“Tutta la grande letteratura è una di due storie: un uomo intraprende un viaggio o uno straniero arriva in città”. In questa breve frase, presumibilmente scritta alla fine dell’Ottocento, Lev Tolstoj riassume una legge universale e senza tempo: le storie, tutte le storie, personali e comunitarie, iniziano con uno spostamento, con il viaggio verso un altrove o con l’arrivo da un altrove. In sintesi, con un passaggio di confine. Dall’illuminante aforisma di Tolstoj nasce l’ispirazione per il secondo numero di humus®, ‘Passaggi di confine’, che indaga le risposte contemporanee ai continui sconfinamenti che ciascuno di noi sperimenta, ricerca, a volte subisce.
Le dinamiche multiculturali non appartengono solo al tempo presente, anche se a volte tendiamo a dimenticarcene; ma è innegabile che l’incremento della mobilità globale abbia esponenzialmente accresciuto il fenomeno delle migrazioni, tanto da posizionarlo, insieme alla rivoluzione digitale, tra i fattori determinativi della nostra epoca. Qualcosa da cui, insomma, è impossibile – e utopico – prescindere. Così humus® ha chiesto ad Agostino Portera, Ph.D. e professore di Pedagogia interculturale, autore di un interessante libro con il grande sociologo Zygmunt Bauman (Education and Intercultural Identity, Routledge 2021), di illustrare nella sezione Focus On le ragioni per cui saper convivere tra diverse culture sarà il vero super-potere dei prossimi decenni.
Le modalità di questa convivenza non sono scontate; anzi, sono tutte da inventare. Per questa ragione abbiamo interpellato chi, tra progettisti e designer, artisti e fotografi, ha improntato la propria vicenda professionale e umana sul passaggio di confini: tra gli altri, l’architetto burkinabé e tedesco Francis Kéré, Pritzker Prize 2022, il cui progetto dell’Unesco Virtual Museum of Stolen Cultural Objects verrà avviato il prossimo autunno: il designer nigeriano Nifemi Marcus-Bello, in questi mesi con la sua stazione lavamani portatile For the Community by the Community in mostra al MoMA di New York; lo studio TAMassociati di Venezia, che lavora in luoghi critici come Betlemme, imparando ogni giorno a operare con l’essenziale.

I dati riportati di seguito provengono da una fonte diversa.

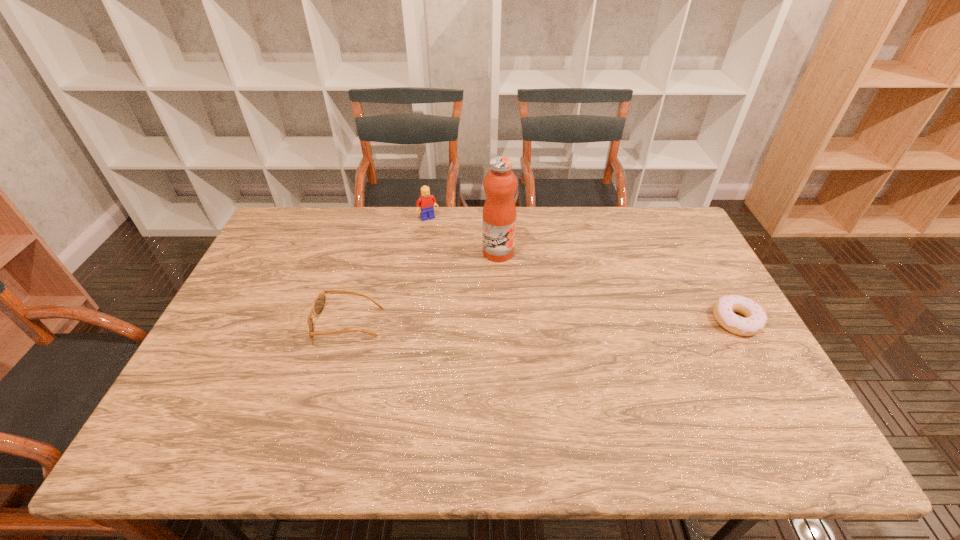
This screenshot has height=540, width=960. What are the coordinates of `blank area in the image that satisfies the following two spatial constraints: 1. on the front side of the fruit juice; 2. on the right side of the third shortest object` in the screenshot? It's located at (422, 252).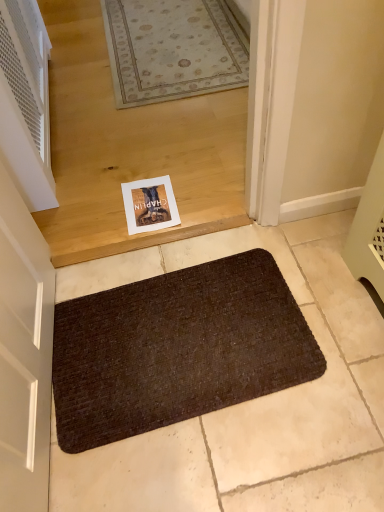
Locate an element on the screen. The width and height of the screenshot is (384, 512). blank space above brown textured bath mat at lower center (from a real-world perspective) is located at coordinates (167, 334).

Abbiamo anche scoperto che il passaggio di confine verso altre identità e culture può essere uno stimolo validissimo per artisti e creativi: abbiamo raccolto, in questo senso, le storie di Lola Montes, scultrice e ceramista americana trasferitasi in Sicilia alla ricerca di ispirazione, e di Anna Maria Maiolino, artista premiata con il Leone d’Oro a Venezia nel 2024 e ora celebrata da una grande mostra al Museo Picasso di Parigi, il cui percorso artistico ed esistenziale si è svolto attraverso due continenti e quattro nazioni.
Ciascuno dei protagonisti degli articoli ha elaborato una sua formula personale nell’affrontare piccole e grandi migrazioni, quotidiane o esistenziali, gli incontri – o gli scontri – con culture differenti. La conclusione che non esista un metodo universalmente valido sembra scontata: l’unica certezza è che nella nostra epoca l’identità culturale non è un dato acquisito e immutabile, ma un elemento in divenire, da costruire, modificare, completare, adattare.

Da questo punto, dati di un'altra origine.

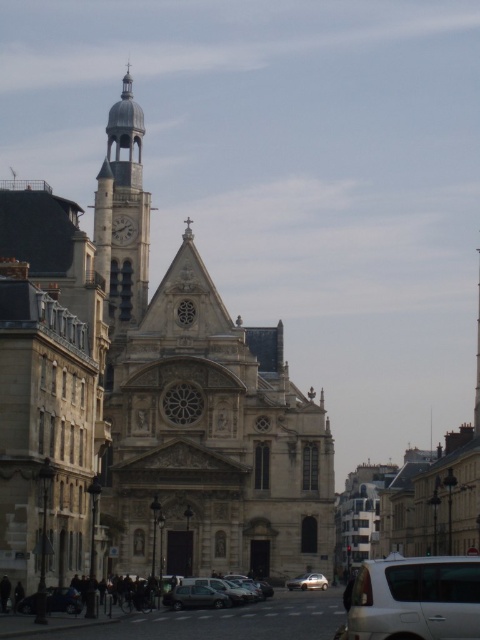
Measure the distance between white matte car at lower right and metallic silver car at lower left.

They are 21.63 meters apart.

Does white matte car at lower right have a greater height compared to metallic silver car at lower left?

Correct, white matte car at lower right is much taller as metallic silver car at lower left.

Which is behind, point (441, 589) or point (56, 611)?

The point (56, 611) is more distant.

Where is `white matte car at lower right`? The image size is (480, 640). white matte car at lower right is located at coordinates (414, 598).

How much distance is there between polished brass clock tower at upper left and dark gray metallic car at center?

166.13 feet

Describe the element at coordinates (122, 211) in the screenshot. This screenshot has height=640, width=480. I see `polished brass clock tower at upper left` at that location.

Find the location of a particular element. The width and height of the screenshot is (480, 640). polished brass clock tower at upper left is located at coordinates (122, 211).

I want to click on white matte car at lower right, so (414, 598).

Measure the distance from white matte car at lower right to dark gray metallic car at center.

white matte car at lower right is 29.35 meters away from dark gray metallic car at center.

The width and height of the screenshot is (480, 640). What do you see at coordinates (414, 598) in the screenshot?
I see `white matte car at lower right` at bounding box center [414, 598].

At what (x,y) coordinates should I click in order to perform the action: click on white matte car at lower right. Please return your answer as a coordinate pair (x, y). Looking at the image, I should click on (414, 598).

Ci aiutano a chiudere il cerchio le parole di Zygmunt Bauman, lo studioso che ha elaborato il concetto di società liquida, pubblicate nel 2009 sul Corriere della Sera: “Le frontiere, materiali o mentali, di calce e mattoni o simboliche, sono a volte dei campi di battaglia, ma sono anche dei workshop creativi dell’arte del vivere insieme, dei terreni in cui vengono gettati e germogliano (consapevolmente o meno) i semi di forme future di umanità”. L’articolo si intitolava Nascono sui confini le nuove identità.